It started in 1989 as a radio show, devised by Bill Dare, on BBC Radio 1. The two pairings of Newman and Baddiel and Punt and Dennis were central to the show - they would later have spin-off television series of their own. Guest performers included Nick Hancock, Jo Brand, Jack Dee, and Mark Thomas.

It had four radio series, building up an audience and moving to better time slots. After the fourth series, it was decided to move the show to television. The television run started in 1991 on BBC 2. It lasted two series, a total of 13 episodes including its pilot, and obtained the honour of being the first programme to use the word 'wanker' on broadcast television in the UK. A spin-off book of the show was also published.

Famous sketches and running gags included the dad with the inability to dance; Ray, a man afflicted with a sarcastic tone of voice; Rob Newman's impression of Jonathan Ross; the "milky milky" man (the weird man in town your mother always warned you about) and, perhaps most famously in the second half of the second series, 'History Today' - two old men trying to conduct a serious history discussion TV show, but spend it throwing playground insults at each other.
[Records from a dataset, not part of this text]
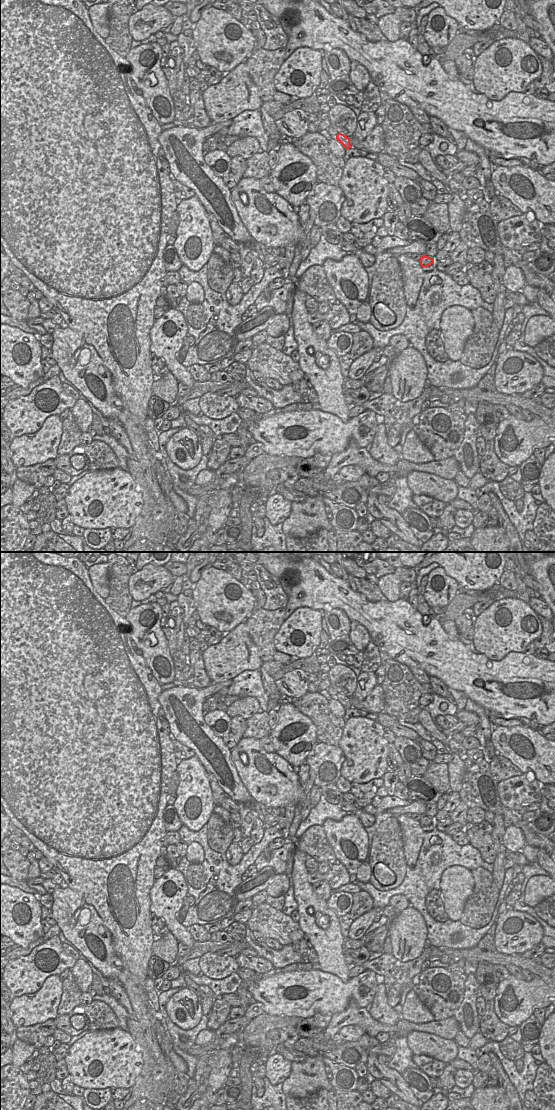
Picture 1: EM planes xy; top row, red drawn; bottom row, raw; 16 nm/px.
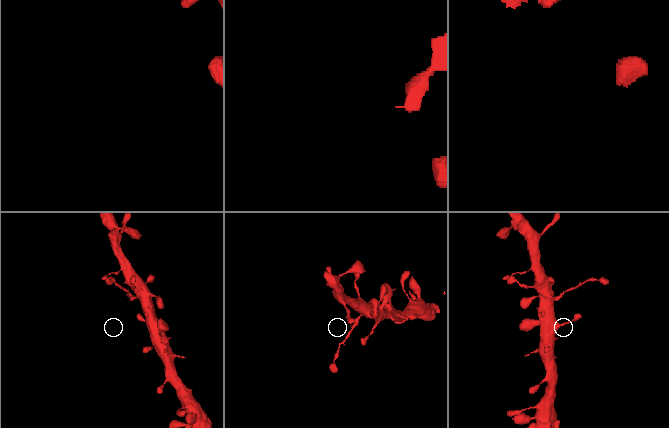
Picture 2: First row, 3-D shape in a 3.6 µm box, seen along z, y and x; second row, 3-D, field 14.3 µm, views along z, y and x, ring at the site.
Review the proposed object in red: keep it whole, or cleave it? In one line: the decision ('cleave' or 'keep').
cleave

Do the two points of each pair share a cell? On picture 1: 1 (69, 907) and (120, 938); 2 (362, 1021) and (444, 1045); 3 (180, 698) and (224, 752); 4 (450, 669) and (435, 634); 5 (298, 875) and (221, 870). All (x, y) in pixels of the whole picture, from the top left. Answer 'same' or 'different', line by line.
1: different
2: different
3: same
4: same
5: different

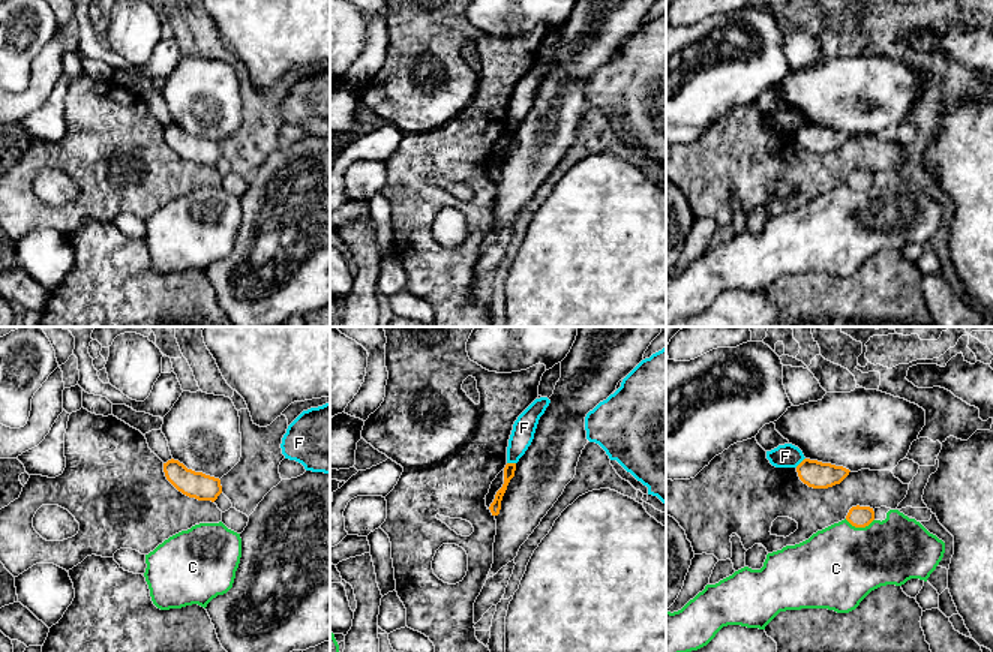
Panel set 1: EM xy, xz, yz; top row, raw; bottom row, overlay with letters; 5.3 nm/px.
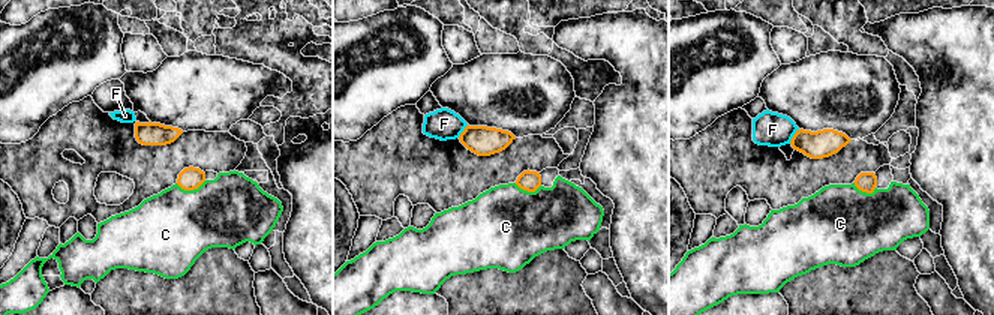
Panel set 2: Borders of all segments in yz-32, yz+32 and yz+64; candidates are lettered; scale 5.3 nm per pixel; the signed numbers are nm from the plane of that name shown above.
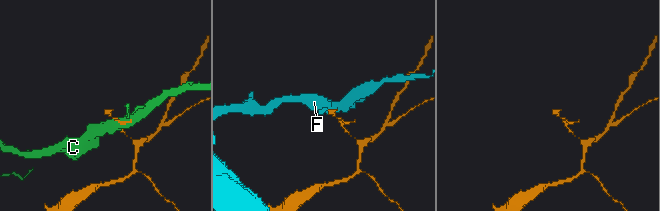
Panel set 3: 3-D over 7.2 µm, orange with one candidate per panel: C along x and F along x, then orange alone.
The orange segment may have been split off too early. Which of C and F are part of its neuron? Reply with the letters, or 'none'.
none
Robert Smith, lead singer of British rock band The Cure, made a guest appearance on one show in which Newman impersonated him.

The show was named after Mary Whitehouse, a prominent campaigner against what she saw as a decline in television standards and public morality. She threatened legal action against the show for its name.

Although the BBC has a huge back catalogue of comedy available on Videotape and DVD, the television series is notable for never having been released nor repeated. Episodes of the radio series have been repeated on BBC 7.